Greggs is looking tasty in the cost of living crunch
MIDAS last looked at Greggs in March 2021, when we advised those who had followed our earlier tip to take some profits.
The shares were riding high at £24.98, and though Greggs was back on a (sausage) roll after the pandemic, those who had bought in at the equivalent of £3.95 back in 2009 when we recommended the stock were sitting on some sweet increases.
Today, with the shares back at £17.70, those who took our advice will be grateful – but it is now worth considering the company’s current trajectory and value, especially in the light of this week’s third-quarter update.
Most of us are familiar with the Greggs story. From humble Newcastle beginnings as a baker in Tyneside, the business has become a British institution, with the number of outlets in the UK far outstripping McDonald’s. The company’s icon status has been cemented by the fact that you can find a glitzy Greggs in a prime position in London’s Leicester Square, and wear Greggs branded clothes from Primark.
While there’s something comforting about the fact that so many of us prefer to munch on a sausage roll, steak bake or breakfast pastry rather than a Big Mac, the company has evolved for changing British tastes as well. Innovations include the vegan sausage roll, which has now been joined by a vegan sausage melt and a toastie. Meanwhile the company is also offering increasing amounts of hot food and opening later.
You can probably guess at most of the clouds on Greggs’ horizon. A cost-of-living crisis will force more of us to eat at home, while the continued tendency for workfrom-home post pandemic also hits outlet sales in traditional office locations.
Then there’s price inflation, which the company must either absorb or pass on to consumers, bringing difficulties in either case.
Against this backdrop, the thirdquarter update was good news.
Sales were up 15 per cent in the 13 weeks to October, and the company has increased the number of stores by 90 since the beginning of 2022. It expects to have 150 more than on January 1 by the end of the calendar year.

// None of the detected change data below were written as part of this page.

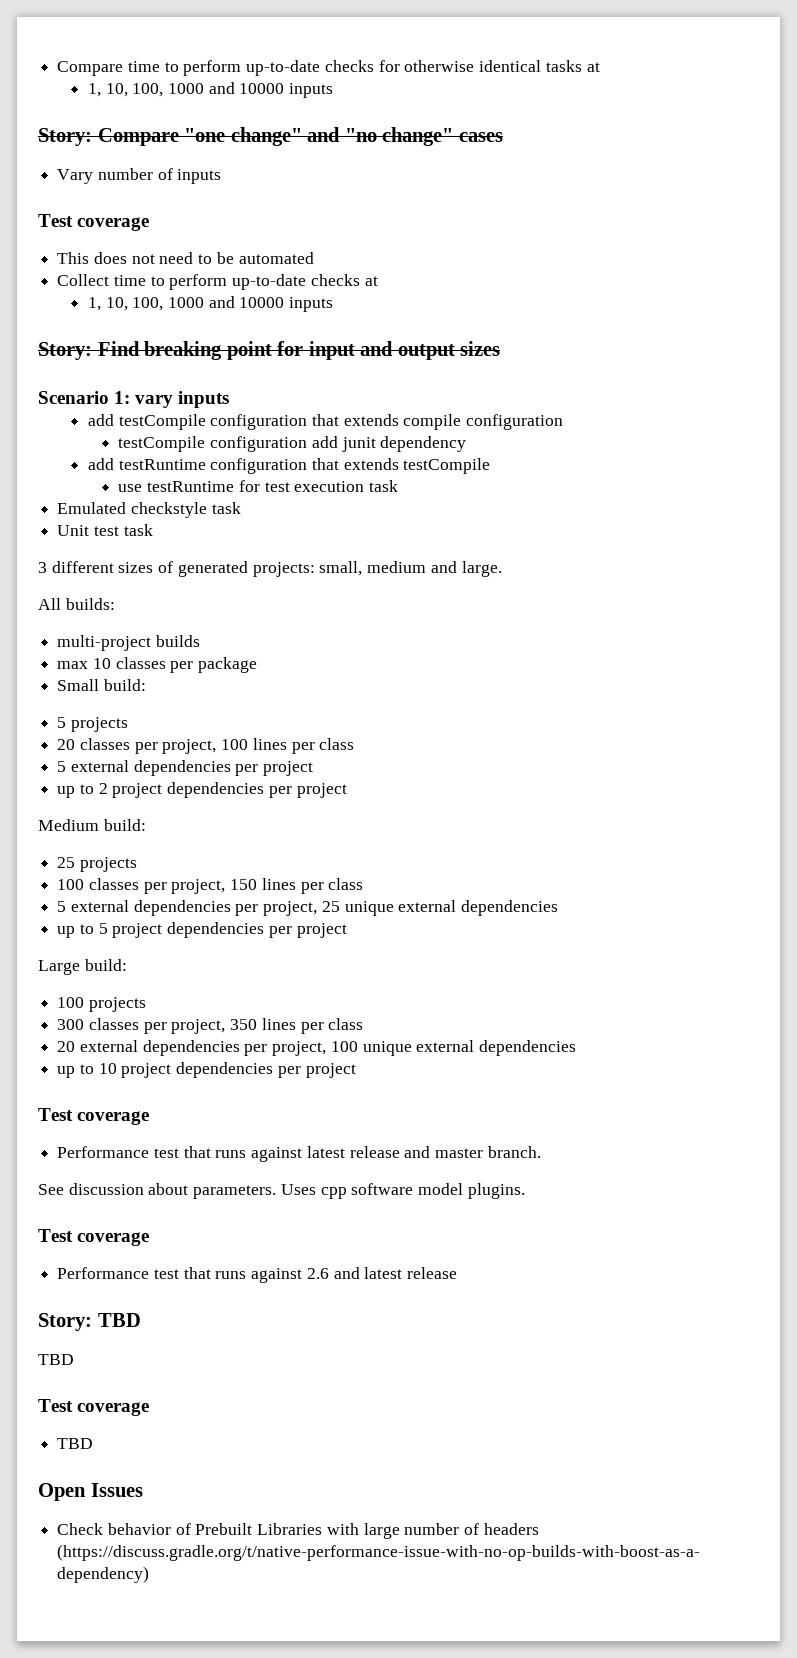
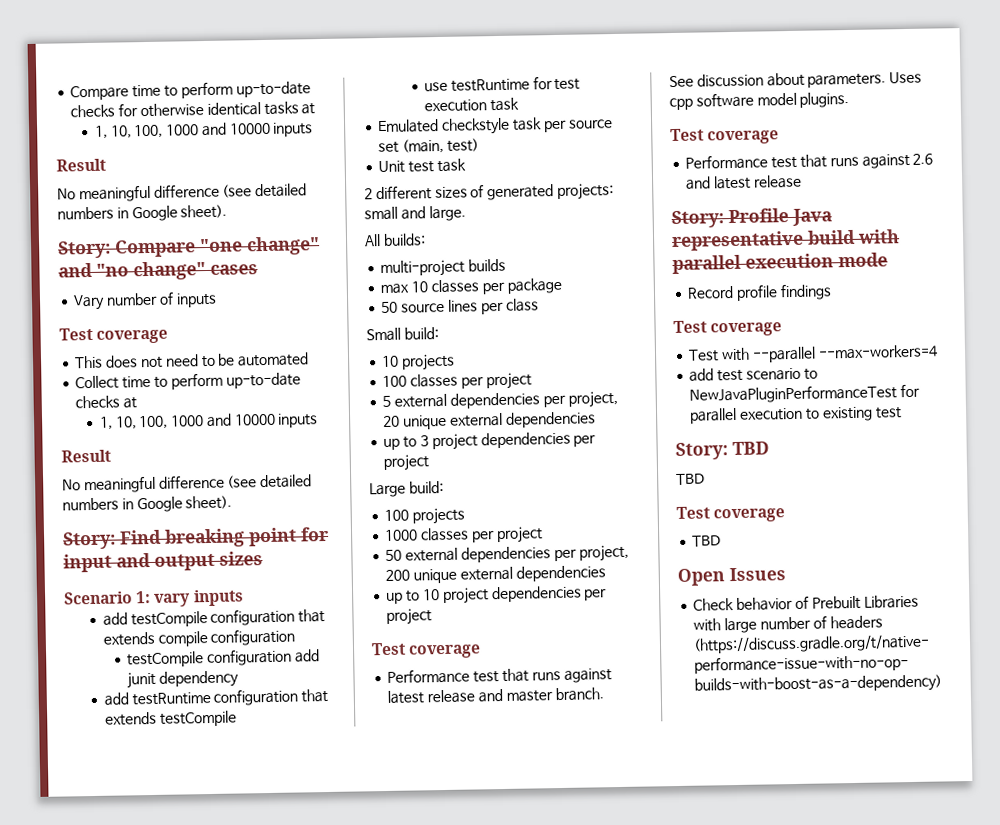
(334, 90) none -> [56,158,106,172] [57,183,308,203] [57,204,228,222] // Result // No meaningful difference (see detailed numbers in Google sheet).
(334, 304) none -> [61,449,111,463] [62,474,313,494] [62,495,233,513] // Result // No meaningful difference (see detailed numbers in Google sheet).
(241, 508) none -> [543,119,613,133] [378,138,479,154] per source set (main, test)
[38,562,47,573] 3 -> [364,188,373,200] 2
[319,561,427,576] small, medium -> [364,206,398,221] small
[57,679,146,691] [57,717,128,732] [57,738,355,754] [57,760,314,776] [57,782,347,798] [38,819,146,831] [57,857,76,868] Small build: // 5 projects // 20 classes per project, 100 lines per class // 5 external dependencies per project // up to 2 project dependencies per project // Medium build: // 25 -> [381,298,539,315] [366,327,439,342] [382,355,400,368] 50 source lines per class // Small build: // 10
[171,878,364,894] project, 150 lines per class -> [485,372,532,390] project
[321,900,559,916] [57,923,108,938] 25 unique external dependencies // up to 5 -> [383,411,596,430] [383,435,429,450] 20 unique external dependencies // up to 3
[57,1018,364,1034] [57,1040,358,1056] 300 classes per project, 350 lines per class // 20 external dependencies per project, 100 -> [384,526,543,544] [385,544,629,563] [385,569,411,581] 1000 classes per project // 50 external dependencies per project, 200
(458, 1273) none -> [671,208,832,229] [671,229,900,252] [672,252,888,275] [687,283,832,301] [673,320,783,337] [688,344,938,363] [689,367,818,382] [689,383,921,404] [689,406,902,424] // Story: Profile Java representative build with parallel execution mode // Record profile findings // Test coverage // Test with --parallel --max-workers=4 // add test scenario to NewJavaPluginPerformanceTest for parallel execution to existing test

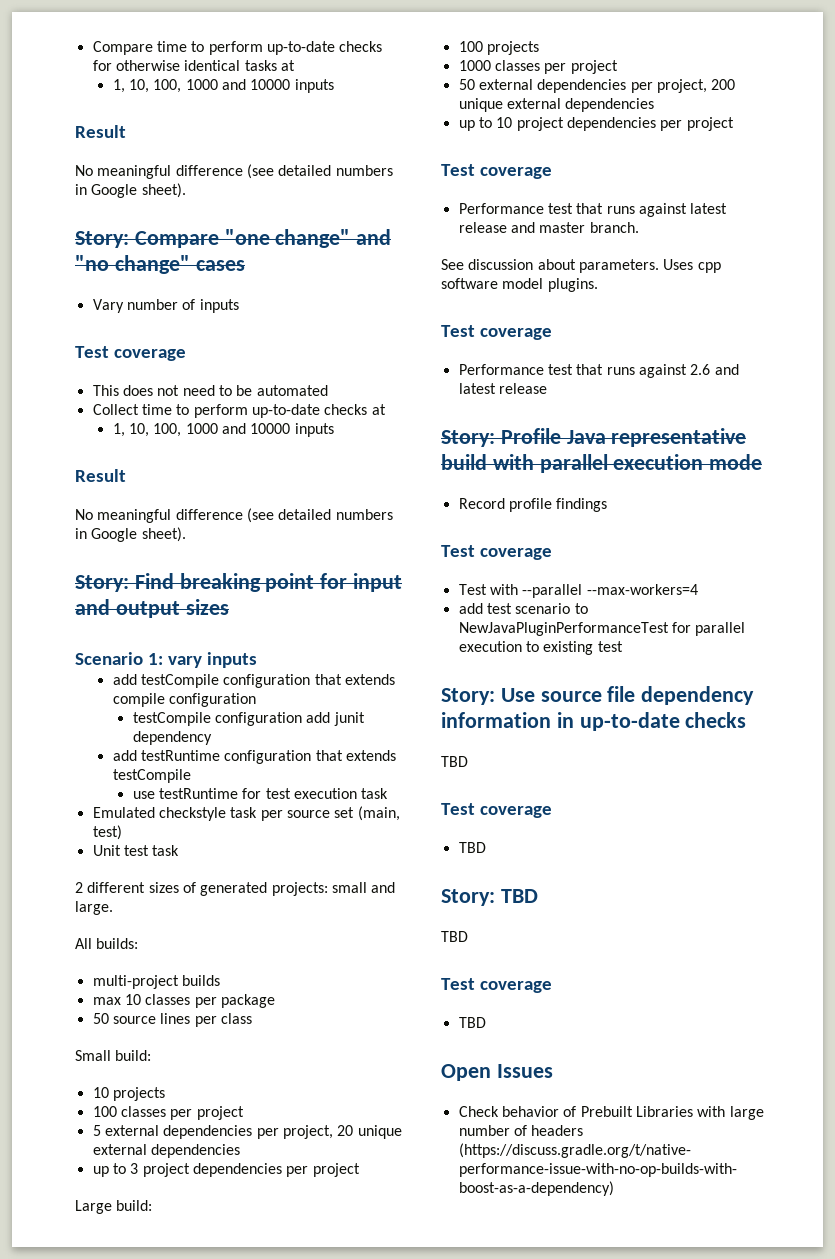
(902, 413) none -> [441,686,755,705] [441,712,747,731] [441,756,468,767] [441,803,552,818] [458,842,486,853] // Story: Use source file dependency information in up-to-date checks // TBD // Test coverage // TBD

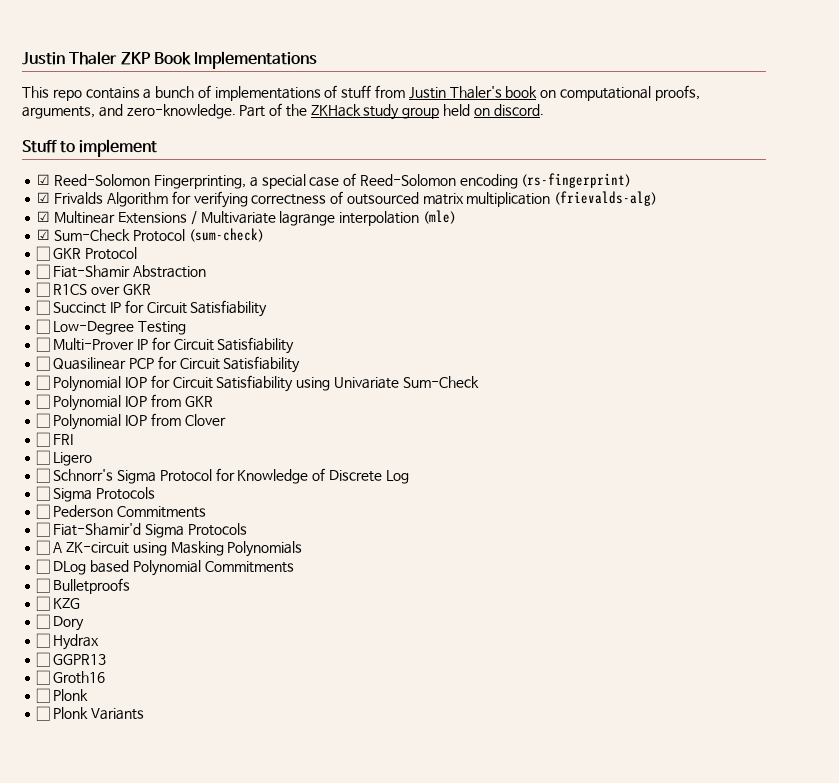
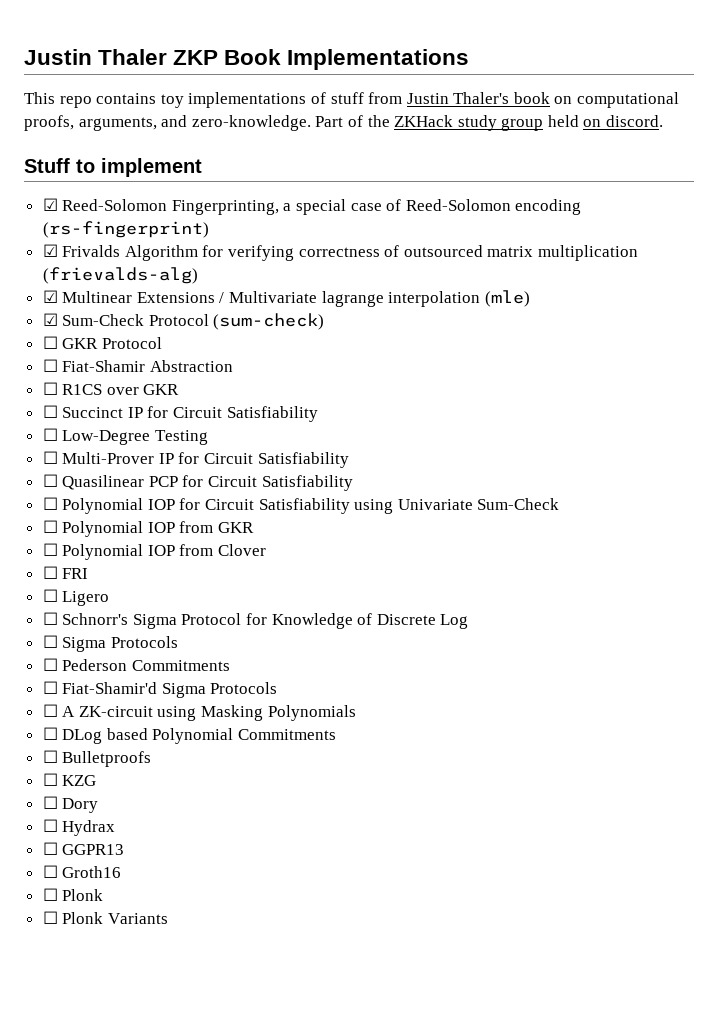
[143,85,211,99] a bunch of -> [160,94,184,108] toy

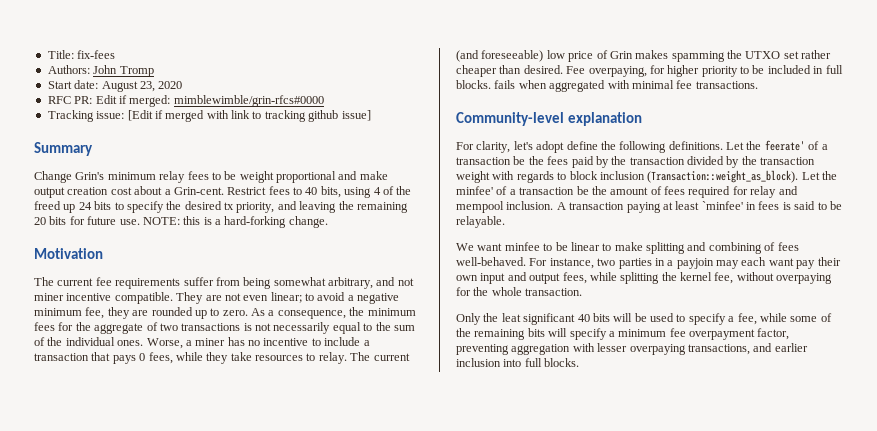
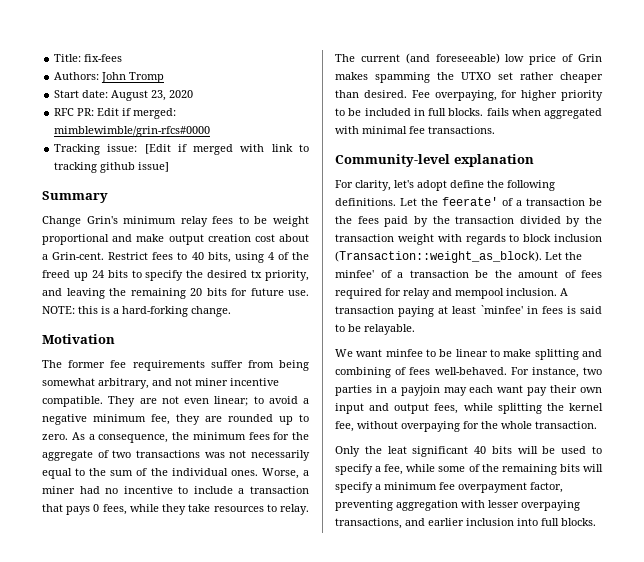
[57,278,94,286] current -> [68,360,106,368] former
[243,323,252,331] is -> [204,452,225,458] was
[227,337,245,346] has -> [79,486,100,494] had

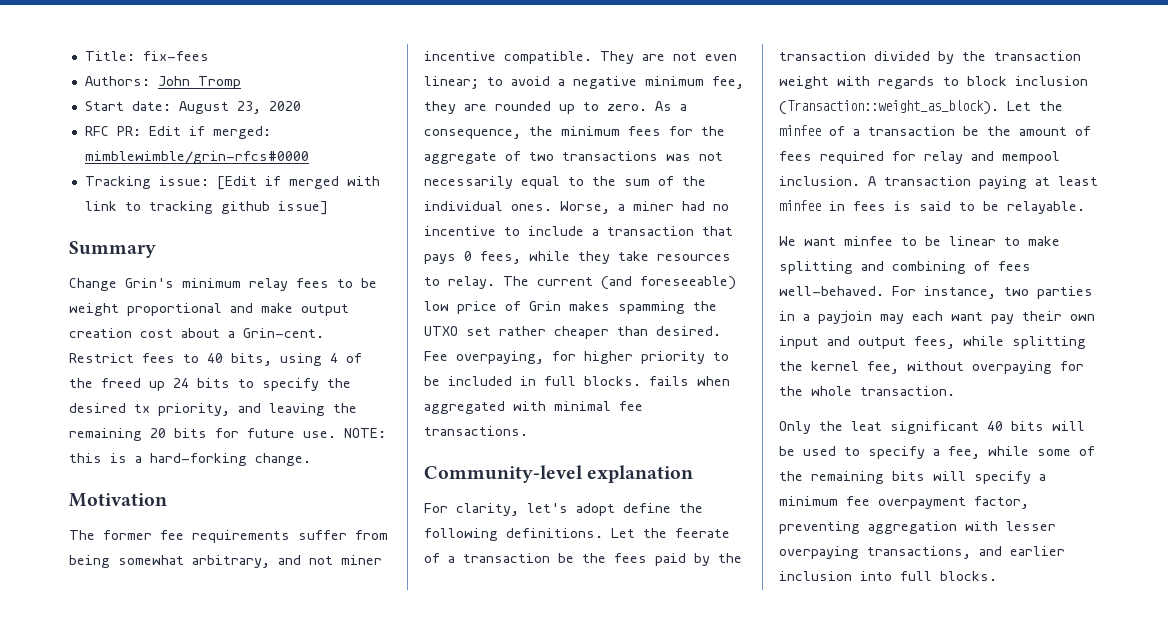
[442,197,498,206] feerate' -> [675,528,730,538] feerate
[335,270,374,278] minfee' -> [779,125,821,136] minfee
[480,305,523,314] `minfee' -> [779,200,821,211] minfee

Although the Queen’s funeral hit sales, the company indicated it was still on track to hit targets. Chief executive Roisin Currie was upbeat on cost pressures too. Although she’s forecasting nine per cent cost inflation, she says the company holds ‘an appropriate level’ of food purchasing cover and that energy costs for the business will be below the recently announced price cap. The company has pushed through two price rises without consumer behaviour changes, thanks in part to its position at the lower end of the price scale. Sweet-toothed analysts welcomed the update. Andrew Wade, at Jefferies, praised the company’s ‘impressive resilience’, while Ben Hunt at Investec and Russell Pointon at Edison both pointed out that the shares are cheap compared with historic averages.